Exercise set
a - Please reproduce the Dáil debate from "Several elements of" up to and including "in the recession.".
b - In the Dáil debate, what increase was introduced for people receiving the jobseeker's allowance over the longer term?

Provided passage
============
Dáil debates
Wednesday, 5 November 2008
Training Programmes: Motion (Resumed)
6:00 pm
Tommy Broughan (Dublin North East, Labour)
The loss of almost 2,000 jobs a month in little over a year indicates the worst performance by any Irish Government in modern history. During this morning's Order of Business, the Taoiseach, Deputy Brian Cowen, seemed clearly at a loss to understand the appalling crash in the labour market and totally bereft of ideas as to how the Government should respond. That is why I welcome the general thrust of the Fine Gael motion before us, which seeks to build on my party's Private Members' motion on the unemployment crisis, considered a few weeks ago.
Every day in our constituencies, we hear of people being put on short time or being let go. Young workers, in particular, are shocked at the poor levels of support and re-training that are currently available. In my constituency, Dublin North-East, evidence of the recession is clearly visible in the monthly live register figures published by the CSO in respect of Coolock and Kilbarrack employment offices. At the former office, for example, the number of unemployed rose by 35% between October 2007 and September 2008. At Kilbarrack employment office, the number of unemployed soared by over 40% in just over a year. A cursory glance around the country indicates shocking and alarming increases in the rate of unemployment. Nevertheless, in the recent budget, the Taoiseach and Minister for Finance proposed no national or regional initiatives of any kind to address the awful decline into unemployment. Even worse, the Government maliciously attacked the available social welfare supports for the newly unemployed. My colleague mentioned the serious restrictions the Minister for Social Welfare introduced in respect of the jobseeker's benefit, illness benefit and the health and safety benefit. She has doubled qualifying periods and shortened the periods to which the benefits apply to 12 months and nine months. She introduced a miserable €6.50 increase for those in receipt of the jobseeker's allowance over the longer term. The tactic of the Government is to abolish all types of jobseeker and illness benefits.
Clearly, the looming unemployment crisis requires a combination of macro and micro approaches. On the macro side, the Labour Party is the only party so far to outline a credible programme to sustain jobs and refloat the economy. Our strategy for stabilisation and growth was an excellent first attempt to create a national recovery programme. Labour's proposals include restimulation of the construction industry through a school building programme and national insulation scheme, a new affordable housing scheme, active and dynamic labour market programmes, targeted investments in education and high-tech start-ups and a medium-term fiscal framework for the public sector. However, the Taoiseach, allegedly an admirer of Seán Lemass, has failed to grasp the need for strong national economic leadership, as he demonstrated again this morning. The Government, and sometimes our Fine Gael colleagues, at times confuse the needs associated with fiscal and budgetary difficulties with the much greater needs of the economy and society.
Several elements of the motion refer to the need for FÁS to respond more actively to the tightening jobs market. I strongly support the idea of greatly expanding the back-to-education allowance, whereby FÁS and the third-level institutes and seven universities would be required to utilise spare capacity to re-educate and further educate workers who become unemployed in the recession.
============
Extracted data
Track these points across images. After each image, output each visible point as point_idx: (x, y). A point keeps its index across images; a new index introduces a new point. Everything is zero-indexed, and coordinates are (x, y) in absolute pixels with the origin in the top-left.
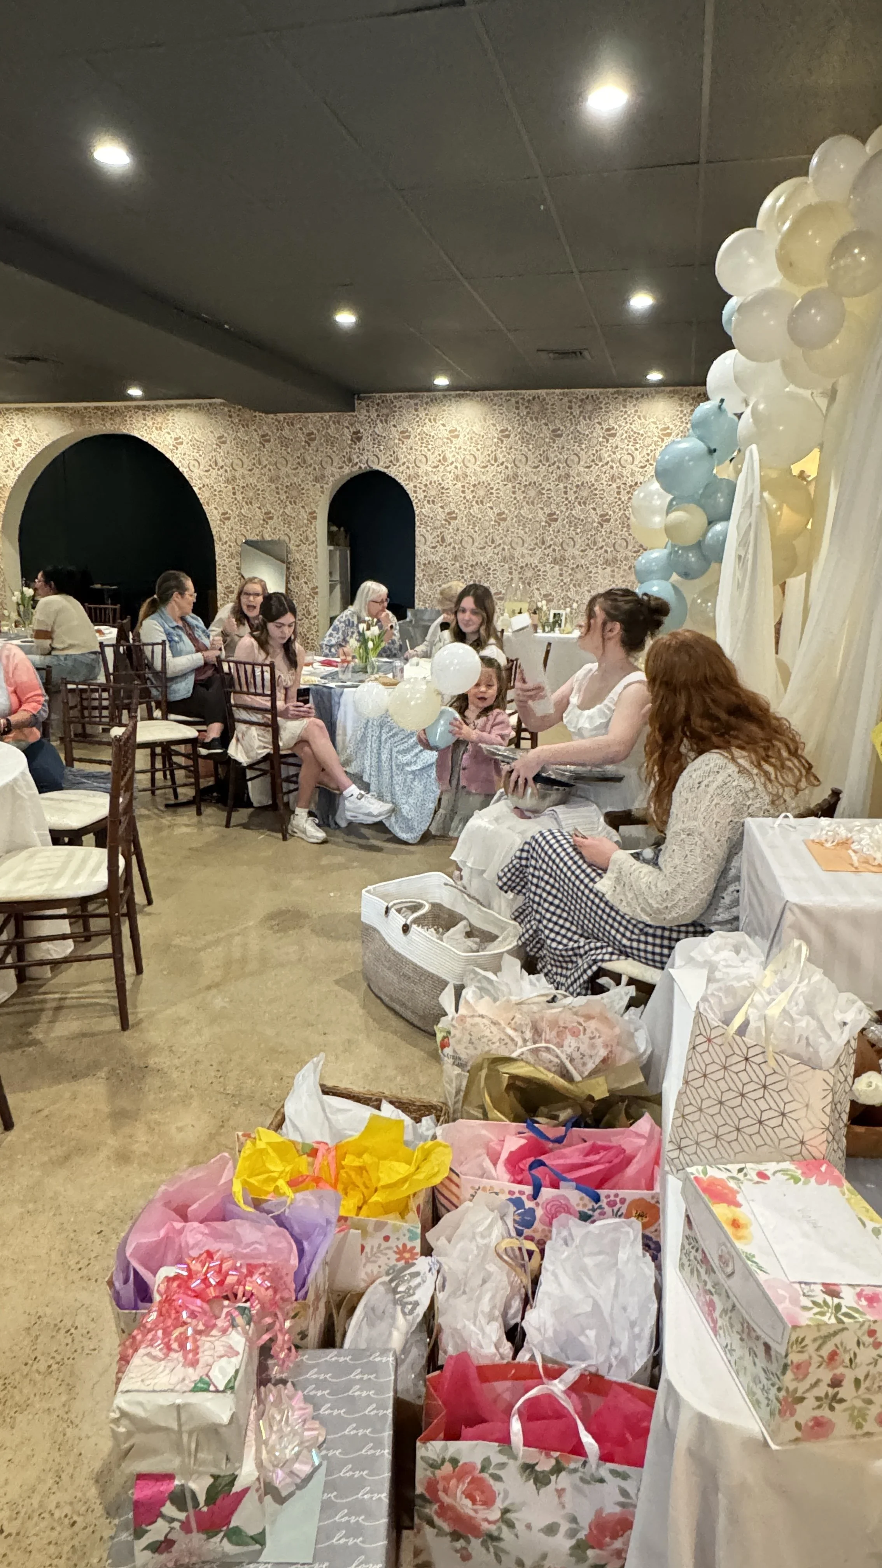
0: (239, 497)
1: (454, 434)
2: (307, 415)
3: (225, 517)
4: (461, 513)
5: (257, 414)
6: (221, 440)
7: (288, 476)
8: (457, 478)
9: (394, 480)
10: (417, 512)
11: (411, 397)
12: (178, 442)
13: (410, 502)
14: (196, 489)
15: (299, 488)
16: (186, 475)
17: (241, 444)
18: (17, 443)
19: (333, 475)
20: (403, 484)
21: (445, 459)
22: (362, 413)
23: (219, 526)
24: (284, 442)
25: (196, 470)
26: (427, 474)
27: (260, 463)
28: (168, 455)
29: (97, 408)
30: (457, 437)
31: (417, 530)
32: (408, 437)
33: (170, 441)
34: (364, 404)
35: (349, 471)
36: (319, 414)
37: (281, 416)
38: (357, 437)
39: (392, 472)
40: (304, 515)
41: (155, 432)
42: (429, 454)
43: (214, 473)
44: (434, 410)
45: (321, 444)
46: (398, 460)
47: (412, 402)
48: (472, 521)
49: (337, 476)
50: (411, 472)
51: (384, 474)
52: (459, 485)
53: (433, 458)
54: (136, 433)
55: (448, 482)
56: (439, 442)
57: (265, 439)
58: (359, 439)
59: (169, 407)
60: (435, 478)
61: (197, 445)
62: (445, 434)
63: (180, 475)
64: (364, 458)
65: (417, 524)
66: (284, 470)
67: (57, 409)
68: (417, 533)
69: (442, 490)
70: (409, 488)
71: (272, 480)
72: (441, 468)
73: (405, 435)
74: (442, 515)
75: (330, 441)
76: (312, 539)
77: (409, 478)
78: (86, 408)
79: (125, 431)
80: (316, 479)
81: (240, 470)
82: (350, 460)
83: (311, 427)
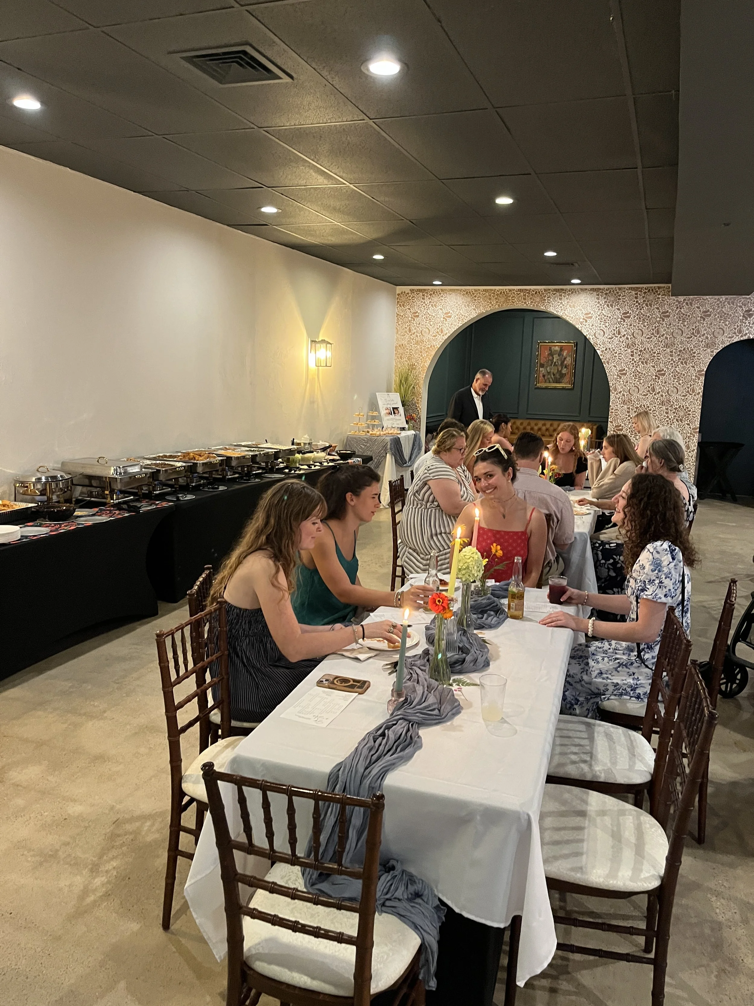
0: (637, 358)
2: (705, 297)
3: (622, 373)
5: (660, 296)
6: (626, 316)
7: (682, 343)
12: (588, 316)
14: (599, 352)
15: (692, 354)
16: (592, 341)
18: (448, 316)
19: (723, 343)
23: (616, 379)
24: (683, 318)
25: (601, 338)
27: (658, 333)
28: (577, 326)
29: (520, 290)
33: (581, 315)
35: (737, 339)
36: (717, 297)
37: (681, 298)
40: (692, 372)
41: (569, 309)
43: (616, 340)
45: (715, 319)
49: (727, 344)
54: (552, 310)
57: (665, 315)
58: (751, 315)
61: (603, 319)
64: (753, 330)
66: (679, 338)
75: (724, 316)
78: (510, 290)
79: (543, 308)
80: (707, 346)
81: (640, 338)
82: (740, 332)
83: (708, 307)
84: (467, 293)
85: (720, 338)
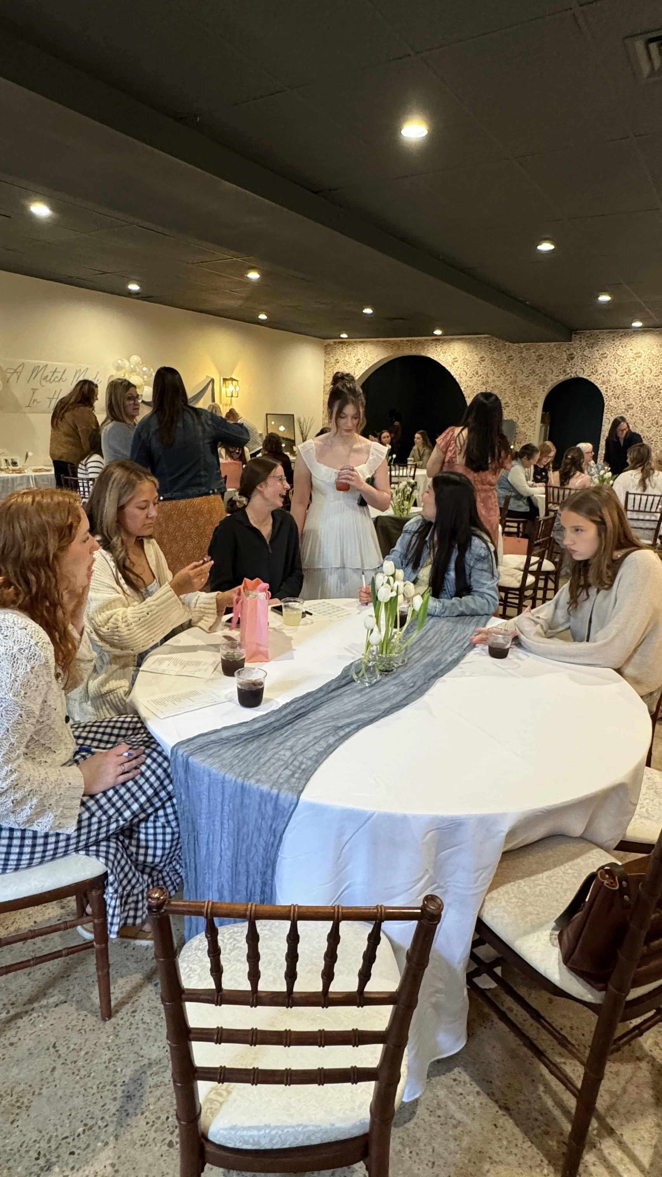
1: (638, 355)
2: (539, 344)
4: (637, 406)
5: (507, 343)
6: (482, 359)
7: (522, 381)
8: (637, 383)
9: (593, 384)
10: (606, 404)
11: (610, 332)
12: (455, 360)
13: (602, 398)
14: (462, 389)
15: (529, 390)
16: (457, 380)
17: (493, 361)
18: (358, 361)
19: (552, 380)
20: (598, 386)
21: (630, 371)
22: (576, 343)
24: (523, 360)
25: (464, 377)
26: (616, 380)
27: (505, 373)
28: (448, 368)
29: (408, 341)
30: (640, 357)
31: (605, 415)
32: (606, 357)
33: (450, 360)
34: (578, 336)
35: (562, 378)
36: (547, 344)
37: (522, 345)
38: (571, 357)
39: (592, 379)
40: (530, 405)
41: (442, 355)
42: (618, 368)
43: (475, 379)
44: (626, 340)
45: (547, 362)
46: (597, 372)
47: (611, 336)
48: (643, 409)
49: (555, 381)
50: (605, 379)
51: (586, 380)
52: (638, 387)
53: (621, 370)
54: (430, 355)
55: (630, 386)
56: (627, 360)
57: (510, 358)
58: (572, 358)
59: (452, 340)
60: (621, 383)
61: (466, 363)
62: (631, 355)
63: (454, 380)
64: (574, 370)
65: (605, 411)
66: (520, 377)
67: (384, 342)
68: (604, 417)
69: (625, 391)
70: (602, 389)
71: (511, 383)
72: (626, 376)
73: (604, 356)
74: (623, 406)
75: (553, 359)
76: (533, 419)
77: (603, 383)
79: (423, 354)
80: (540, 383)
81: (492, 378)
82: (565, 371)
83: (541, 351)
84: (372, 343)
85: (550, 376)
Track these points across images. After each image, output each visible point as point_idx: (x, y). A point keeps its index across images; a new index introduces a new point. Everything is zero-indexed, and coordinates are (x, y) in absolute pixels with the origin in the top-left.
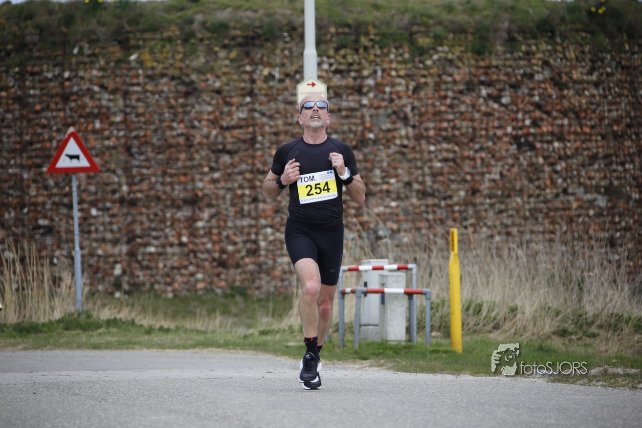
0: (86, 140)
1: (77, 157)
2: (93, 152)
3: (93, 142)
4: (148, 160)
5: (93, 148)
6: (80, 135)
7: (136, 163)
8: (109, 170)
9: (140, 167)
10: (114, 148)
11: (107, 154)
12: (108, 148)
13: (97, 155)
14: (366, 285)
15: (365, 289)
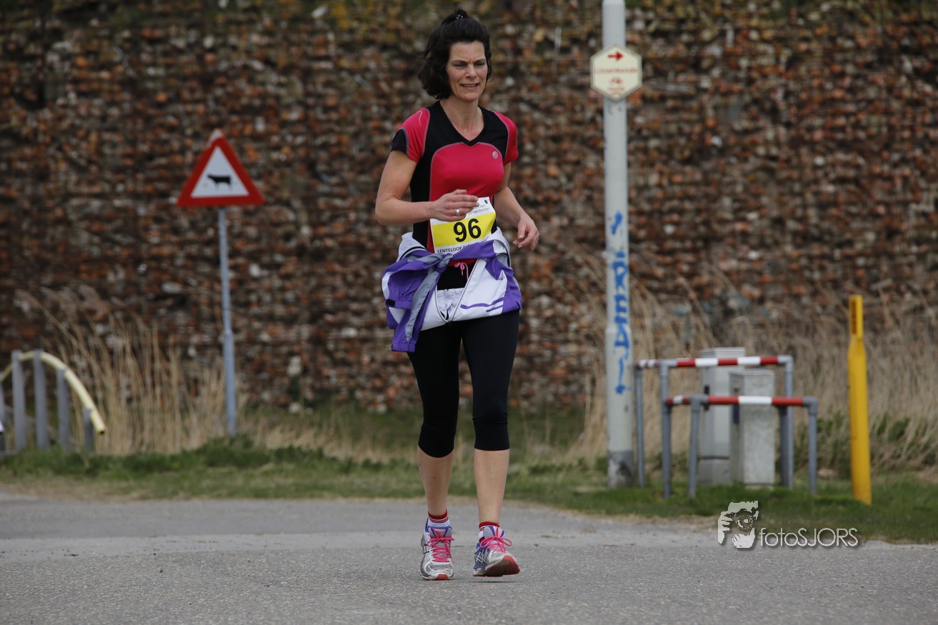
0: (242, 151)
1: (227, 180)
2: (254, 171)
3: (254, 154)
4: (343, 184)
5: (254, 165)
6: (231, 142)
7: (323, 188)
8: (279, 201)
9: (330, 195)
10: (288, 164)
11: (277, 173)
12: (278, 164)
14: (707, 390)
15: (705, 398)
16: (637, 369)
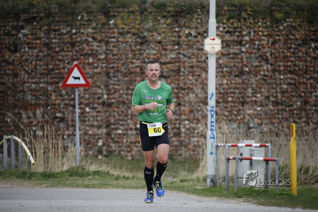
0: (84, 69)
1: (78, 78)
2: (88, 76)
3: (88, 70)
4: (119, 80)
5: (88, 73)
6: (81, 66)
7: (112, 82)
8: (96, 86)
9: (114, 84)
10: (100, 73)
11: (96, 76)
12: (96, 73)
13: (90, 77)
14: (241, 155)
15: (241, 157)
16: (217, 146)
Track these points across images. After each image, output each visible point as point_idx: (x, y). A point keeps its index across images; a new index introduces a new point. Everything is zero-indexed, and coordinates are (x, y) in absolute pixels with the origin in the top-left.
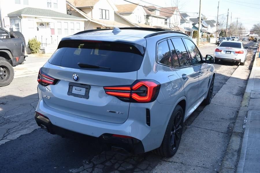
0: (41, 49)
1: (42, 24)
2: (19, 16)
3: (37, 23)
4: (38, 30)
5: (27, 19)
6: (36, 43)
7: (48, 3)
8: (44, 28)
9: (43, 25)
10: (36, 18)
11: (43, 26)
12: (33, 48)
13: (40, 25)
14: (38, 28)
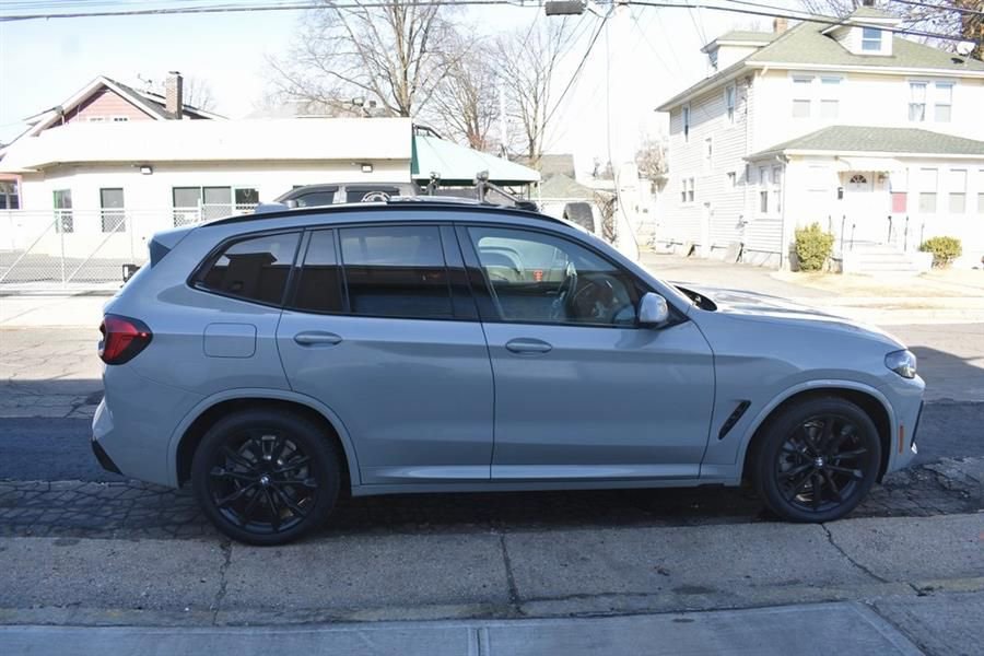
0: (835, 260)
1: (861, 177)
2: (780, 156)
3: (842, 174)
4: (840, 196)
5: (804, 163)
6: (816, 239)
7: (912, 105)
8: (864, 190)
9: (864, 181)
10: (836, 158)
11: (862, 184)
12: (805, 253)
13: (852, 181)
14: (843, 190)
============
Task responses
a -
Several elements of the motion refer to the need for FÁS to respond more actively to the tightening jobs market. I strongly support the idea of greatly expanding the back-to-education allowance, whereby FÁS and the third-level institutes and seven universities would be required to utilise spare capacity to re-educate and further educate workers who become unemployed in the recession.

b - An increase of €6.50.